Text provided:

··········

April 3, 2008
All companies fall into line along an axis where at one extreme clear strategy is developed and at the other end no semblance of strategy can be found. The first reaction is usually that it’s better to be at the end with a clear strategy. Makes sense right? Get all your brightest people together and thrash out that differentiating, revenue winning, cost effective, visionary, IP-rich all-in-all-damn-good-strategy.
I’m pretty sure this isn’t the whole answer. There must be organisations everywhere doing this – boardrooms stuffed with execs ’strategising’. So what is more important than the strategy? You know the answer - The Strategy is worth nothing but hot air unless it can be executed. And who executes the strategy? The organisation. Every single person. If every person within that organisation doesn’t have a explicit link to the company strategy, then you don’t have control. Consider this: you have this company with six departments. Each department has a head and a bunch of staff – imagine a road-cone. It should be just like a real cone – you pick it up by the top and the rest of it comes up as well in unison. You move it across 1m and cunningly, the whole cone moves. An executive team are those that set the strategy and should be able to pick up all six departmental cones with ease and move them in the direction of The Strategy. The reason moving these cones about is easy has nothing to do with the strategy, but all to do with the fact that from the top down, each department is explicitly linked to whatever the strategic line is. Each head of department has a grasp on their people such that when the company strategy shifts, the entire department can shift with it, just like the cone.

··········

Records:
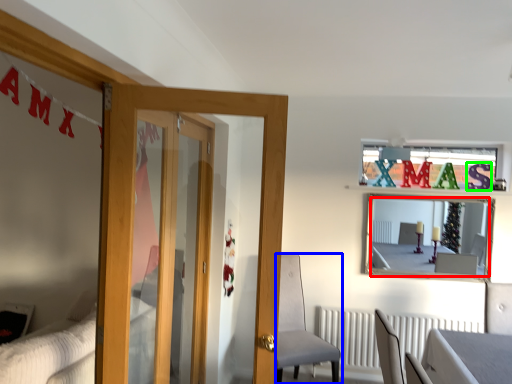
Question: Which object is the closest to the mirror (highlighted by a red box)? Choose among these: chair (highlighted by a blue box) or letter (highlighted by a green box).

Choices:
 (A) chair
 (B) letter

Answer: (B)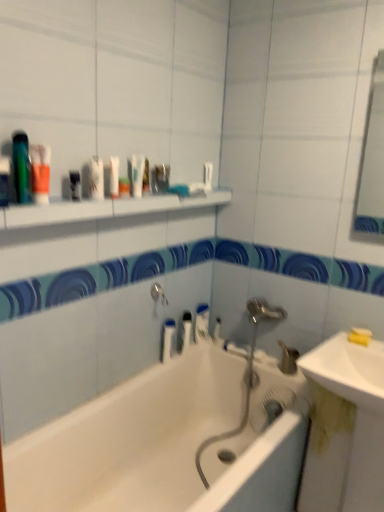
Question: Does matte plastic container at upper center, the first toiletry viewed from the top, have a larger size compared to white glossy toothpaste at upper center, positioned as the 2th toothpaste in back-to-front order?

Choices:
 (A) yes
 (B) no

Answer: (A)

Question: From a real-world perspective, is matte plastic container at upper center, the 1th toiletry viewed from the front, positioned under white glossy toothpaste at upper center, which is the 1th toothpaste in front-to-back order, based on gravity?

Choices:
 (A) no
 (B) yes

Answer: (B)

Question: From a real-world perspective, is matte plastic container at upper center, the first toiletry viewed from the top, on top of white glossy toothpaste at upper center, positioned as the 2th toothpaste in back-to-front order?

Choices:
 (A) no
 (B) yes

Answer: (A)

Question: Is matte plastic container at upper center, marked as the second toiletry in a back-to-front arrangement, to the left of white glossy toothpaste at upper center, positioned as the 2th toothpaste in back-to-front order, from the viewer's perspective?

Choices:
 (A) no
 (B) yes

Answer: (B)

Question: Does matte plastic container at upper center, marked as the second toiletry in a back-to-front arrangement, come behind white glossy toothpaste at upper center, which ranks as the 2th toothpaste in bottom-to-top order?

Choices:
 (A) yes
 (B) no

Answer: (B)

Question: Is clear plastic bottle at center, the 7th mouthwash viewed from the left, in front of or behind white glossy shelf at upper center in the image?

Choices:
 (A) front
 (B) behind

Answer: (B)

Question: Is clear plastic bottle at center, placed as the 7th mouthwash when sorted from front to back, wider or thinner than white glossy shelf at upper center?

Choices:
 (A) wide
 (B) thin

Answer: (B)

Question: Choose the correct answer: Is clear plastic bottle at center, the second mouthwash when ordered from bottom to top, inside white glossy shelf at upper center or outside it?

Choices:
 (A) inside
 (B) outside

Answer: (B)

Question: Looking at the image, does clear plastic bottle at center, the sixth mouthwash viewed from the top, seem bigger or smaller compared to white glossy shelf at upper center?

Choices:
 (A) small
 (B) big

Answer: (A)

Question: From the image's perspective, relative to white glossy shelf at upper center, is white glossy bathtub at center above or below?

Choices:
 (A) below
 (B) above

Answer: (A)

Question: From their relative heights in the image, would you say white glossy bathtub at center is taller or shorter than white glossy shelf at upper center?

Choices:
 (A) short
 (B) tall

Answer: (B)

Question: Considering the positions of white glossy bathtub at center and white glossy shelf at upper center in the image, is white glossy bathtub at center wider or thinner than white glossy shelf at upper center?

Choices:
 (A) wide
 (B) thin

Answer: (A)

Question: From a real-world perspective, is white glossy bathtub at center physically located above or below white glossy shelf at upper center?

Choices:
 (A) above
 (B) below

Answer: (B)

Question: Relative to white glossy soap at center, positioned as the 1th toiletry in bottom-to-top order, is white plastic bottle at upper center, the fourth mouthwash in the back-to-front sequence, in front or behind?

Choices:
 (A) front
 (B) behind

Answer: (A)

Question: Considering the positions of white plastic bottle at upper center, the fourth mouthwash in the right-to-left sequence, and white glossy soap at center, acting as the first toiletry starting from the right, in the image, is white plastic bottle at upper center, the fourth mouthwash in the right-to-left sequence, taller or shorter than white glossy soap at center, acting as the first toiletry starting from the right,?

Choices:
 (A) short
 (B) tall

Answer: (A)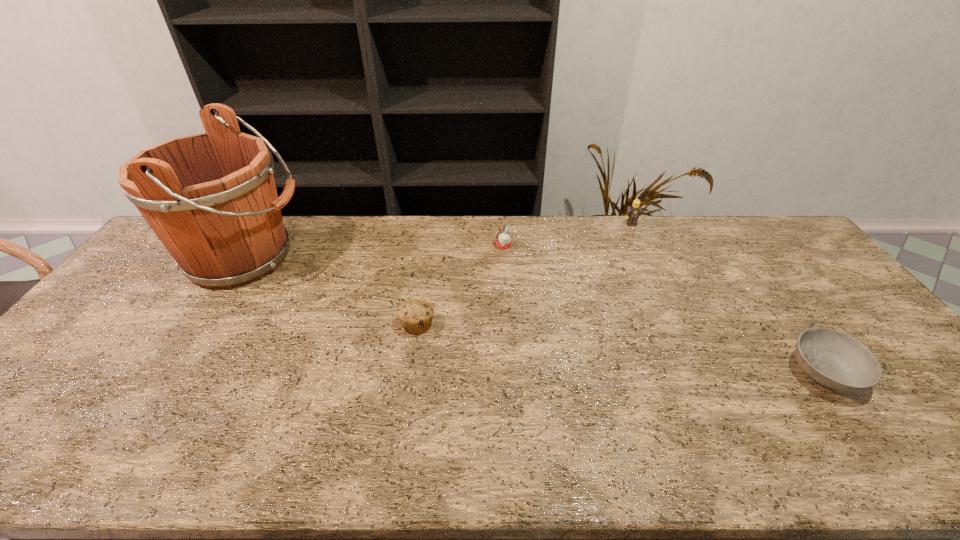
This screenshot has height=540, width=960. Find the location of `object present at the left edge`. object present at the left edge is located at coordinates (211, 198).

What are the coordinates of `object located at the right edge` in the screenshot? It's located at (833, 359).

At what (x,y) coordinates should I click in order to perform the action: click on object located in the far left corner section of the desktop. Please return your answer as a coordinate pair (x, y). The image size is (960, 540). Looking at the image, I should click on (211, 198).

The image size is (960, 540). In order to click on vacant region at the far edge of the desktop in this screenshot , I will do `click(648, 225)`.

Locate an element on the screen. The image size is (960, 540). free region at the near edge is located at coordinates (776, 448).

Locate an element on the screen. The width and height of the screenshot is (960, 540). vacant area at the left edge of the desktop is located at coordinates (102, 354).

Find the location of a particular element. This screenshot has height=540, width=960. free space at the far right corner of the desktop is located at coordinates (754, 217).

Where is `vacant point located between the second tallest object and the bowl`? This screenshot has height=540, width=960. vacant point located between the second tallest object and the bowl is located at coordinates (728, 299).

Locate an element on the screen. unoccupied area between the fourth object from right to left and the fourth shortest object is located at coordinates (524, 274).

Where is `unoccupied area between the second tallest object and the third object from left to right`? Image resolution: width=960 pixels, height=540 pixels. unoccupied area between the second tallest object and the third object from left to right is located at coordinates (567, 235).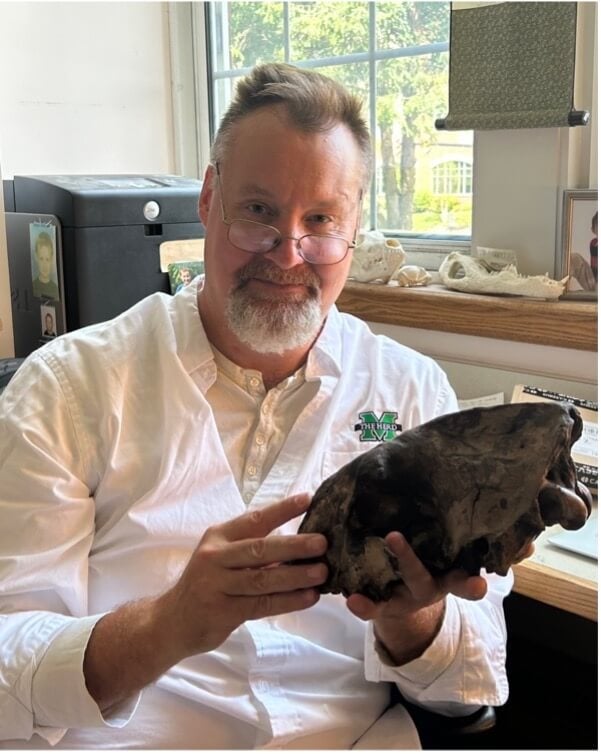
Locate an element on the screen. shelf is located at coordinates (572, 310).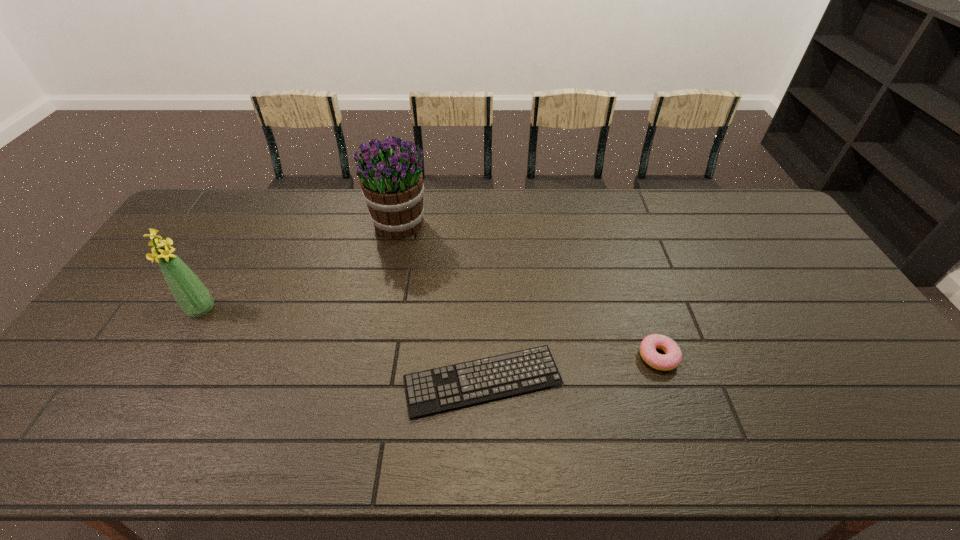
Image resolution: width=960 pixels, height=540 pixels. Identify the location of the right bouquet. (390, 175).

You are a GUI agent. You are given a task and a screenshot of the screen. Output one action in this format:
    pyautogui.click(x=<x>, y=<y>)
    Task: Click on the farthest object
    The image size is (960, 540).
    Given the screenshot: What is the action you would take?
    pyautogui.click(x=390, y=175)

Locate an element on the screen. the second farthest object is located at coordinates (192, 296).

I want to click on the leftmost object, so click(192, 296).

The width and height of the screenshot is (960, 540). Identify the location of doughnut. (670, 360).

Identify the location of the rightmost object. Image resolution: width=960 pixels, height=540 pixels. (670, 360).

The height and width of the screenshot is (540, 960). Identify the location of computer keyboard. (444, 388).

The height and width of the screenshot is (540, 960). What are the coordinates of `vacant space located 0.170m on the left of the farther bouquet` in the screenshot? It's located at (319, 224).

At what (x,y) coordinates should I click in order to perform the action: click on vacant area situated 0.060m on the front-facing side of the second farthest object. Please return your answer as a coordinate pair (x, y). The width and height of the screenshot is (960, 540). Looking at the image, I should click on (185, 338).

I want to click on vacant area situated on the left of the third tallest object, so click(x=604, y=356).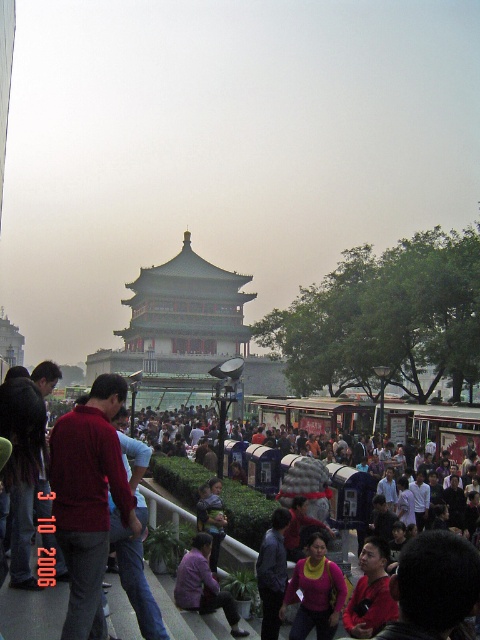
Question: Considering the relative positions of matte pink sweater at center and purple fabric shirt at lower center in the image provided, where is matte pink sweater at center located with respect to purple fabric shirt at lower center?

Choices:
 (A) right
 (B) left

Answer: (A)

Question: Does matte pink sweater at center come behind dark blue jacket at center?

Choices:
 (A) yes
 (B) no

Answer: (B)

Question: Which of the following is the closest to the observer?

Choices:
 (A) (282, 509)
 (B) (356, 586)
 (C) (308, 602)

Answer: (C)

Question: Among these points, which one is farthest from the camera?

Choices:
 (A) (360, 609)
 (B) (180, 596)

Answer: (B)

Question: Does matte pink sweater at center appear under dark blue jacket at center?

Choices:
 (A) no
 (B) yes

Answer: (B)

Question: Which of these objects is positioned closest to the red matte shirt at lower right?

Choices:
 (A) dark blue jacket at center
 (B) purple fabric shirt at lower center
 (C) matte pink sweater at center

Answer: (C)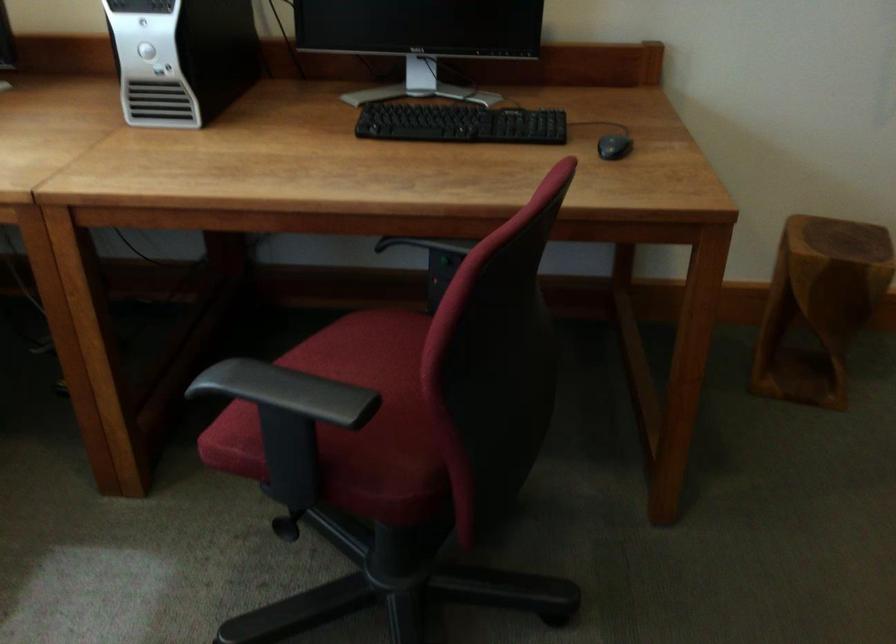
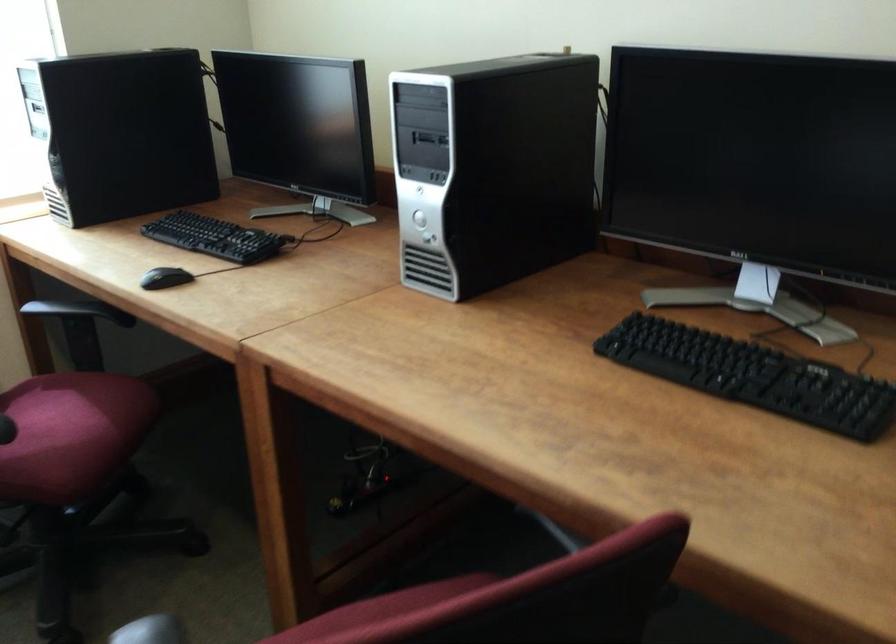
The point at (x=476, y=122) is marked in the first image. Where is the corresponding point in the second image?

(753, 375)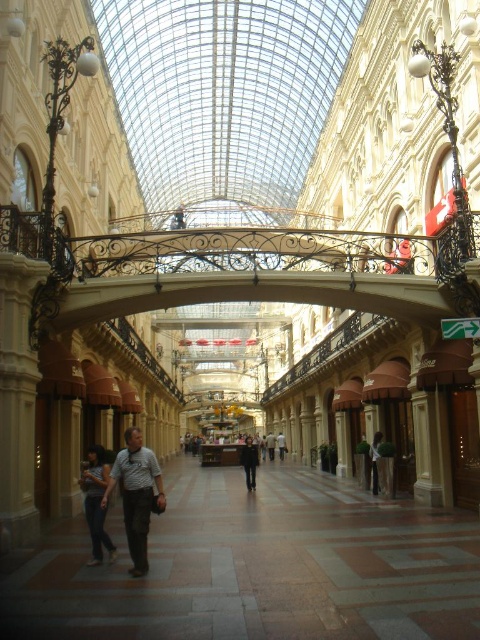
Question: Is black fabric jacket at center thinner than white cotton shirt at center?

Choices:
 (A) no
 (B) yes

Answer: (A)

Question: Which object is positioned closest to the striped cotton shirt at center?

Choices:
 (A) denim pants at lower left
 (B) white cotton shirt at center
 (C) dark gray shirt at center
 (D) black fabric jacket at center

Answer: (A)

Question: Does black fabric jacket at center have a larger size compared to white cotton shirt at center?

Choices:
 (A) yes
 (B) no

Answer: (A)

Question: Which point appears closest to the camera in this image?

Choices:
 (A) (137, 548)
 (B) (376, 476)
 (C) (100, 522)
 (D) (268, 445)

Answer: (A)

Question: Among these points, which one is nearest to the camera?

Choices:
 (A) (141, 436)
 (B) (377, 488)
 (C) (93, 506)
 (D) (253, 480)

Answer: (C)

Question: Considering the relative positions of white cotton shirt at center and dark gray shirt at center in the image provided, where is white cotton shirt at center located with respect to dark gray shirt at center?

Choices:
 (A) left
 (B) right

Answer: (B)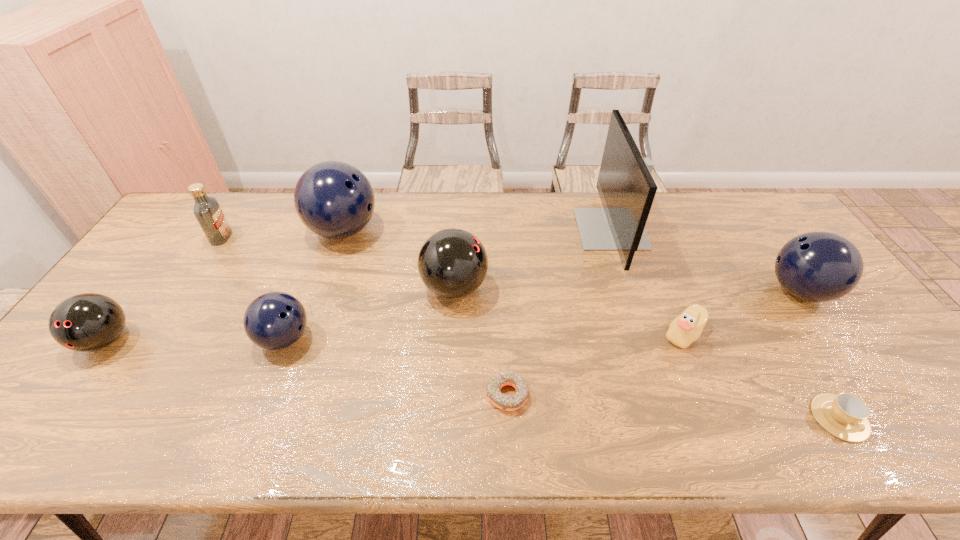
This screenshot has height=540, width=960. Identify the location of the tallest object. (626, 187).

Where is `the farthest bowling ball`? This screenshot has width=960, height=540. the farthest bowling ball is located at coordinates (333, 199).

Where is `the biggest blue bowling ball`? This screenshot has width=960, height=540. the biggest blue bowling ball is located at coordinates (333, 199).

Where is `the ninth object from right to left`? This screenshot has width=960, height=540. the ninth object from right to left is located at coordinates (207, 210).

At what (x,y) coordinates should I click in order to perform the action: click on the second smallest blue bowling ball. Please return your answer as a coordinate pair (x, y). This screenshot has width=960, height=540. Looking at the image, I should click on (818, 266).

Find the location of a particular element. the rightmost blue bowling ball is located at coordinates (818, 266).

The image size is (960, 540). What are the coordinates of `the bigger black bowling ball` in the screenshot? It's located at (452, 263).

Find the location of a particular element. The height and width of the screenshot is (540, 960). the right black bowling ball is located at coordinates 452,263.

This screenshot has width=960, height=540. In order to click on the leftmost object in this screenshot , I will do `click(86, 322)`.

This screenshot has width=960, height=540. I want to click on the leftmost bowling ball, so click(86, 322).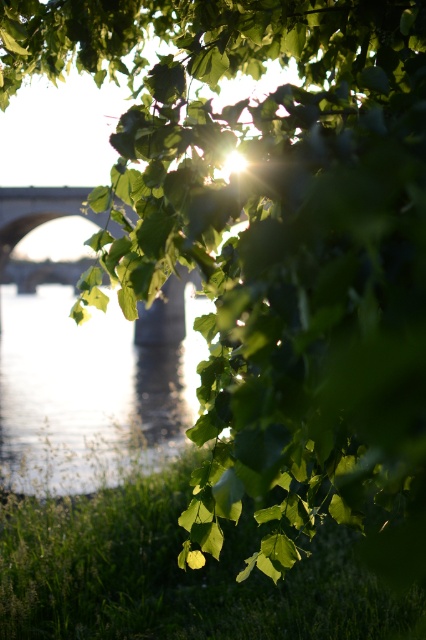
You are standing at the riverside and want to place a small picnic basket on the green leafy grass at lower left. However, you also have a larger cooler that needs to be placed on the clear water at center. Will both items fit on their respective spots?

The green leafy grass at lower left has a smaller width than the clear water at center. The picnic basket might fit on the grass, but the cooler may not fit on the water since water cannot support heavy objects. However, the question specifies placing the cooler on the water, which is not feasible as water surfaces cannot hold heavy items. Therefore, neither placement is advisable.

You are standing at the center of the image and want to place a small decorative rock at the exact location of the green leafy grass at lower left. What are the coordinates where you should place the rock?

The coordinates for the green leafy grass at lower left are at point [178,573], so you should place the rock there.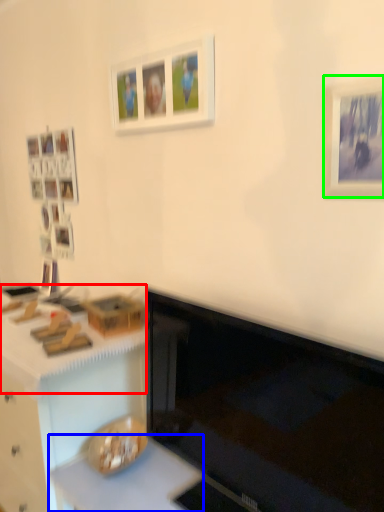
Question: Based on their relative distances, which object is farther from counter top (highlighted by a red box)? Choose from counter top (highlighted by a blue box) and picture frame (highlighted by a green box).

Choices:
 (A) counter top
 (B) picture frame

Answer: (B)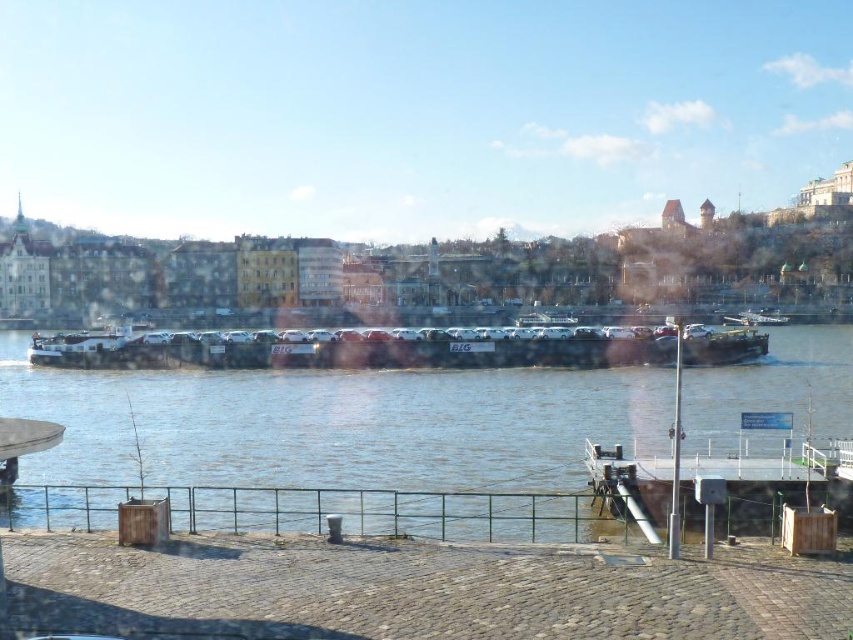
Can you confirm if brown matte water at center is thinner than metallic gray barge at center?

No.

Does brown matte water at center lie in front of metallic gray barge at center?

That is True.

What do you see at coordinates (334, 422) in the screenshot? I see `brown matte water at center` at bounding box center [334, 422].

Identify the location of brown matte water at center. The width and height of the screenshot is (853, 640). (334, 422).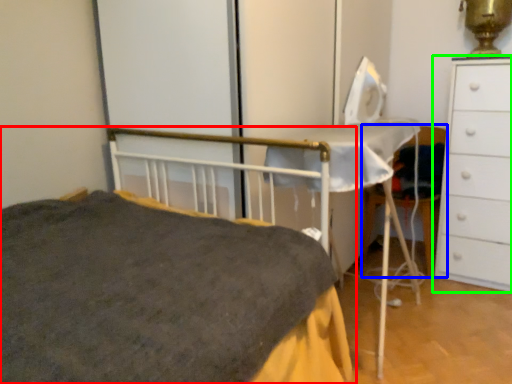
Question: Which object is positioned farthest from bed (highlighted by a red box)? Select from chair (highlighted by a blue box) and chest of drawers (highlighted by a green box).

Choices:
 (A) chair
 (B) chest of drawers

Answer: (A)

··········

Directive A: In the strategy text, how many departments does the example company have?
Directive B: Rewrite the strategy text from "April 3, 2008" up to and including "visionary, IP-rich all-in-all-damn-good-strategy.", replacing "axis" with "spectrum".
Directive C: Write the next part of the text on company strategy and execution.

Expected answer A: Six.

Expected answer B:
April 3, 2008
All companies fall into line along an spectrum where at one extreme clear strategy is developed and at the other end no semblance of strategy can be found. The first reaction is usually that it’s better to be at the end with a clear strategy. Makes sense right? Get all your brightest people together and thrash out that differentiating, revenue winning, cost effective, visionary, IP-rich all-in-all-damn-good-strategy.

Expected answer C:
So what holds the department together – what is the glue? Basically it’s the roles, responsibilities and objectives you give people. But that’s nothing new. Everyone does that. The trick to achieving the cone is, again, obvious: the role, responsibility and objective of that department must first be defined at the topmost level, before breaking into more detailed chunks and cascaded downwards through the ranks until every person in that department has their little piece to focus on. This nugget of strategy holds great importance – it demonstrates clearly to the employee what their role is in the company, which particular strand of strategy they are contributing to and a ‘thing’ by which to measure their performance. If that person performs and meets their objectives (of course the company does everything it can to incentivise them to do so), then that is one small step on the way to executing the overall strategy in a controlled and predictable manner. In this model every manager in the department has objectives that are the sum of their subordinates’ objectives - all the way to the top, giving rise to this inexorable pressure pushing upwards to ensure that all objectives are fulfilled and hence, doing it’s job in executing strategy.
All companies would do well to be responsive and reactive to shifts in their industry or new ideas such that the executive team can bring about change quickly and as painlessly as possible. This cascade method of distributing strategy is one way to achieve that. Tweak a bit of the strategy at the top, and let the changes cascade downwards. Focus automatically shifts, and the organisation understands what is going on. I’ve been working on a model like this, and time will tell whether it is successful or not, but as I recall from one Harvard Business Review paper I read once, it isn’t so much the strategy that matters, it is whether you can execute that strategy effectively. As soon as you can execute a strategy you have the tools to take any strategy and execute it – the glorious things about strategies is that you can dream them up in one afternoon – getting it done is an entirely different thing, and on another scale of difficulty entirely.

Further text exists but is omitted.